A few weeks ago I visited the newly opened exhibition 'More than Human' at London's Design Museum. The show champions elaborate solutions - new materials, art, designs and architecture practices - that shift the point of view from that of people to the other beings we share the world with, like plants, birds, insects and marine life. It’s all very well done and the result of thoughtful curation. Yet most of the environmental issues that are preventing the planet from thriving could be solved with tools and methods that we already have if only we cared enough. It appears that collectively, we simply don't want to if it means reducing our convenience and comfort. The same pattern emerges with AI: if we cared more about preserving human creativity and connection, we wouldn't be automating away the very things that make life meaningful. 

Perhaps what we have is a crisis of care, of optimising for the individual at the cost of society and the planet as a whole. Burkeman posits that when facing a tough decision we could ask ourselves "Does this feel like it's taking me in the direction of greater aliveness?"

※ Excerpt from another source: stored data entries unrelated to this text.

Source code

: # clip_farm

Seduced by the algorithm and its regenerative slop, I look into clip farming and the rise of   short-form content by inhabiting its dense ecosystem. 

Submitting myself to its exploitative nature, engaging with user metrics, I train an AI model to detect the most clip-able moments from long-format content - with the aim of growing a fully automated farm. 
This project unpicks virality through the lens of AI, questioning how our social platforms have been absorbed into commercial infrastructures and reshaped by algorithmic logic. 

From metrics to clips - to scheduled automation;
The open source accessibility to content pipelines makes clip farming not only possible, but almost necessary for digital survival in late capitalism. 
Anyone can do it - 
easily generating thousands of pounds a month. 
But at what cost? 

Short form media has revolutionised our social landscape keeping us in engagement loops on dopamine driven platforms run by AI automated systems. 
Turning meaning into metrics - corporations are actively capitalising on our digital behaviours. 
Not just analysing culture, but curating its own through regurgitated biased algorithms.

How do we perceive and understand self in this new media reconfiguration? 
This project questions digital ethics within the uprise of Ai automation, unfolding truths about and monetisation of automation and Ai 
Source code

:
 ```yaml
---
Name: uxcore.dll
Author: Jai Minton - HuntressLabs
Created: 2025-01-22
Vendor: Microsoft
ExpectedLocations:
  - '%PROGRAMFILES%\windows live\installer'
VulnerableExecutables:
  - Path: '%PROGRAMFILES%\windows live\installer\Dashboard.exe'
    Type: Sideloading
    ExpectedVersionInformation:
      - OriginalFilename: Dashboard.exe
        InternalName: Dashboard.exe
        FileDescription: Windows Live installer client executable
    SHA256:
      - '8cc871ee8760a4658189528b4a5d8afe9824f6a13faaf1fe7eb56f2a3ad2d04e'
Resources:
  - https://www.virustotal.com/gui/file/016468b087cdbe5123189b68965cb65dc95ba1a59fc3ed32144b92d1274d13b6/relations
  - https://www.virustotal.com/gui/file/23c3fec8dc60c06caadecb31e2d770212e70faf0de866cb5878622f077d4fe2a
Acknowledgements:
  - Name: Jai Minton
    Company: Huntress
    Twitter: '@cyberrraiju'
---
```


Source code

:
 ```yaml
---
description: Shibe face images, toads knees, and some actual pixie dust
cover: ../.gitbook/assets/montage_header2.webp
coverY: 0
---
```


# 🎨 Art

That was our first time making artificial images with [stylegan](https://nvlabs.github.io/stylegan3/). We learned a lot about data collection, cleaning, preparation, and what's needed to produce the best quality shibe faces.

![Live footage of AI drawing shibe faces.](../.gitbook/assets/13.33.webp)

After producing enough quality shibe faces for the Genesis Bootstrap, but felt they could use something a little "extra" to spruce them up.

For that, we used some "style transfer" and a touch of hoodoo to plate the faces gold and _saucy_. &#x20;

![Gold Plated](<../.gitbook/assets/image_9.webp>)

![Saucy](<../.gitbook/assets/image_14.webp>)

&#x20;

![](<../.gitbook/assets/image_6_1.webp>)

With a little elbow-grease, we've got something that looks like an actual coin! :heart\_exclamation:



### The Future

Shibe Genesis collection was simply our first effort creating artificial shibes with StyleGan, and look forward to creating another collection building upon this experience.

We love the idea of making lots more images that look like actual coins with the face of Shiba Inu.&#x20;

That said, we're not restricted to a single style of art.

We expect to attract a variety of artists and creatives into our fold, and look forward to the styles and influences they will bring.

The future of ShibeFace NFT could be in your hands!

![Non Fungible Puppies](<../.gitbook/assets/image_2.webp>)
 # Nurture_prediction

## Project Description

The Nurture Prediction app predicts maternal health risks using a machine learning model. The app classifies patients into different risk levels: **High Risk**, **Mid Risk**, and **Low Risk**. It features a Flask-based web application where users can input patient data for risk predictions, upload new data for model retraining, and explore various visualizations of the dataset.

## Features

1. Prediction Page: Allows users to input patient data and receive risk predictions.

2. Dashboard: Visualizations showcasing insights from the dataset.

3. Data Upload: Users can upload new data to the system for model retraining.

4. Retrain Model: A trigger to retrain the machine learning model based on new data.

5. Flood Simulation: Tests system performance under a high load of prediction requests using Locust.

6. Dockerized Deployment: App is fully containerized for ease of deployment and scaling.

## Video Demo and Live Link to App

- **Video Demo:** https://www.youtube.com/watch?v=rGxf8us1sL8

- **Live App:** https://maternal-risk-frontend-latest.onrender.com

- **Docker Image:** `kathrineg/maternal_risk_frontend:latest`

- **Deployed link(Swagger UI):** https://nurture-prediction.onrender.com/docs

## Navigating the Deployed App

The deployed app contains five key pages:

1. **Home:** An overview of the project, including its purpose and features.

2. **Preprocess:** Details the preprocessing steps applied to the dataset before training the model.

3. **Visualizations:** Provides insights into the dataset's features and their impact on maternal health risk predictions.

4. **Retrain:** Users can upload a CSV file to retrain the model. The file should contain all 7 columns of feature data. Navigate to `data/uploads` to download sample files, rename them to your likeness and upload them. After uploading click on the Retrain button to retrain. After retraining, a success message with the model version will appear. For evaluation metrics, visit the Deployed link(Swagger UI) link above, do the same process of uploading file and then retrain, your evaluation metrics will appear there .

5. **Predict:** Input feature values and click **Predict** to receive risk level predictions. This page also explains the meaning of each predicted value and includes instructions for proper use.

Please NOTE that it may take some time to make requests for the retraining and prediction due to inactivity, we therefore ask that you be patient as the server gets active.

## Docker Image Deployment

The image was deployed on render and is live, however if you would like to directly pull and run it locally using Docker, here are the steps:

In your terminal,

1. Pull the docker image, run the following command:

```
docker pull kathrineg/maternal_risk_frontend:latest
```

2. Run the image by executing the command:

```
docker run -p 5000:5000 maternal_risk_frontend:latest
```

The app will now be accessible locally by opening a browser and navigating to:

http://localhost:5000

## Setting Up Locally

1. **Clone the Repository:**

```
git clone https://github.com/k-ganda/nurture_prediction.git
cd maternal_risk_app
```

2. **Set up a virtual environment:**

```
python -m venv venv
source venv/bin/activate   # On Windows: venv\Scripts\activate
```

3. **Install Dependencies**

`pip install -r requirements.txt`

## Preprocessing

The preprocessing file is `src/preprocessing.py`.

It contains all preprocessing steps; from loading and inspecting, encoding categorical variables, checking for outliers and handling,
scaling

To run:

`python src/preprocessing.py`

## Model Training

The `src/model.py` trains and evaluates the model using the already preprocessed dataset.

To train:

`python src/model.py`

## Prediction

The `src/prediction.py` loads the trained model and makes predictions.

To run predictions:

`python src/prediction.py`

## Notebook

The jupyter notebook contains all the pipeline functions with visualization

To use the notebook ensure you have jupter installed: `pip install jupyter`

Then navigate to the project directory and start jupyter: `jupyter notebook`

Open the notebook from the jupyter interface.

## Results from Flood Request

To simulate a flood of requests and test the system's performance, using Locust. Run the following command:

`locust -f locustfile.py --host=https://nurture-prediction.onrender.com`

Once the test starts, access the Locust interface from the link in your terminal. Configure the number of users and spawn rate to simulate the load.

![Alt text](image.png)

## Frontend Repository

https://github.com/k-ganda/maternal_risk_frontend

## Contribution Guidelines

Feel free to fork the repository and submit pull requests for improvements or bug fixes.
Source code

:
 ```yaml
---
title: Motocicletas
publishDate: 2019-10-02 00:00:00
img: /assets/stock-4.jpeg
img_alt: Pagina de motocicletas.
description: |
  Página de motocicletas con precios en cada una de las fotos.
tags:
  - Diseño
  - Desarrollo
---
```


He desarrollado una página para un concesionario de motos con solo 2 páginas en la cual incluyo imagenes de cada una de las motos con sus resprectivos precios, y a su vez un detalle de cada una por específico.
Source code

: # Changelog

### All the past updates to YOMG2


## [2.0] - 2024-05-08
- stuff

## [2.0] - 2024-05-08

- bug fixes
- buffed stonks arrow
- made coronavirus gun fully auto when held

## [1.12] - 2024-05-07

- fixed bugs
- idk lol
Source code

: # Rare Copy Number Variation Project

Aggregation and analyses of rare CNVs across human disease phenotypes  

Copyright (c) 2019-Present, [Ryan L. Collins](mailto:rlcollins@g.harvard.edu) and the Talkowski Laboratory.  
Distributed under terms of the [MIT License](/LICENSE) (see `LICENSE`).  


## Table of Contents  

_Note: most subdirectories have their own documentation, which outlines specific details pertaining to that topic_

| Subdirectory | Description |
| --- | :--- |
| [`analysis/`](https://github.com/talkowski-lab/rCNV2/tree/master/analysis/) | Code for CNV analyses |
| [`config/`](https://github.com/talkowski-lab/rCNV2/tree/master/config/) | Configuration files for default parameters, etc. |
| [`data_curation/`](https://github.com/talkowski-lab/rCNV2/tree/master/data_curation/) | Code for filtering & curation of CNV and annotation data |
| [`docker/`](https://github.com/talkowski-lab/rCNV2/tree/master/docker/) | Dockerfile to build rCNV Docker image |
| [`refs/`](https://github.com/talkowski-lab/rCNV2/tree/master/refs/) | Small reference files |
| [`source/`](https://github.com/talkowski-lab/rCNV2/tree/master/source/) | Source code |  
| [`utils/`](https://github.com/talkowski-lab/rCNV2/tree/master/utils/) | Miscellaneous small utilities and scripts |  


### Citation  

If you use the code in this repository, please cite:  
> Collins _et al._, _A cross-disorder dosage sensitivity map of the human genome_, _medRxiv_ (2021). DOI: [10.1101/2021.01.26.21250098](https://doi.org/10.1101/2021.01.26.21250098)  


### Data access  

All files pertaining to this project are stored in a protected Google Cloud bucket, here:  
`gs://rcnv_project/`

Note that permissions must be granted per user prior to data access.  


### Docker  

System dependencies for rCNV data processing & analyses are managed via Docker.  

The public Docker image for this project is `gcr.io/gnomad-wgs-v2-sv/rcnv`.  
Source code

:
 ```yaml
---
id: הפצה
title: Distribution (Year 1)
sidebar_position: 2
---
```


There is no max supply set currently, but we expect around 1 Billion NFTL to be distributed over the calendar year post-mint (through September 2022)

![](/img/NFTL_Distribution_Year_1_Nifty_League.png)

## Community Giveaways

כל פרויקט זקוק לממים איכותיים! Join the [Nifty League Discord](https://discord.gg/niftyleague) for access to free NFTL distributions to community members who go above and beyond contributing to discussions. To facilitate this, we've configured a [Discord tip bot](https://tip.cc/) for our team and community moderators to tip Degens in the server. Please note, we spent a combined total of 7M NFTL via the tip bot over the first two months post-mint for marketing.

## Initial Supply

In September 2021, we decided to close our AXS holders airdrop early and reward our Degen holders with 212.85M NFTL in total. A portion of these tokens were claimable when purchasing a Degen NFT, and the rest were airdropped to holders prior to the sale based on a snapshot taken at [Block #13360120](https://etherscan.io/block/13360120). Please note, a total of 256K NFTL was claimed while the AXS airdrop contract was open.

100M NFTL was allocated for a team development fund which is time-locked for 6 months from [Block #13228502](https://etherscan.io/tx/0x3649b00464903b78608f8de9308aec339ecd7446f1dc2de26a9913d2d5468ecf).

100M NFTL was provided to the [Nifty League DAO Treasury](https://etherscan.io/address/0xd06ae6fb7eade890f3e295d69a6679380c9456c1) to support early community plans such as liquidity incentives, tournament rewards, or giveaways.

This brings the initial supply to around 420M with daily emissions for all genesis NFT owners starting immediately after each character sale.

Cartoon by Steve Nelson, AKA Twonks

The craft response

The early 19th-century Luddites weren't anti-technology, they opposed the corrosion of human labour through mechanisation that benefited factory owners while displacing skilled workers. Today's challenge is similar: not all automation is inherently wrong, but we must question who benefits and what we lose.

Craftsmanship sits between utility and art. The act of making, whether creating an object or buying from an independent maker rather than a faceless corporation, brewing coffee slowly rather than pressing a button, cooking for loved ones instead of ordering takeaway, or learning to repair rather than replace, connects us to materials, other people, and the satisfaction of meaningful work. The process generates aliveness, not just the end result.

Not everybody can be a professional artisan and adopting a craft mindset is not the one and only solution to all our problems, but it can foster responsibility towards the systems we’re a part of. Sparking aliveness could also inspire us to search for something similar in other aspects of our lives, including work and the role we play in society at large.

As Burkeman concludes: "I think it's good to stay fully, even slightly foolishly, committed to the idea that humans doing human things, with other humans, is and will remain at the vital heart of human existence. Because otherwise what on earth's the point?"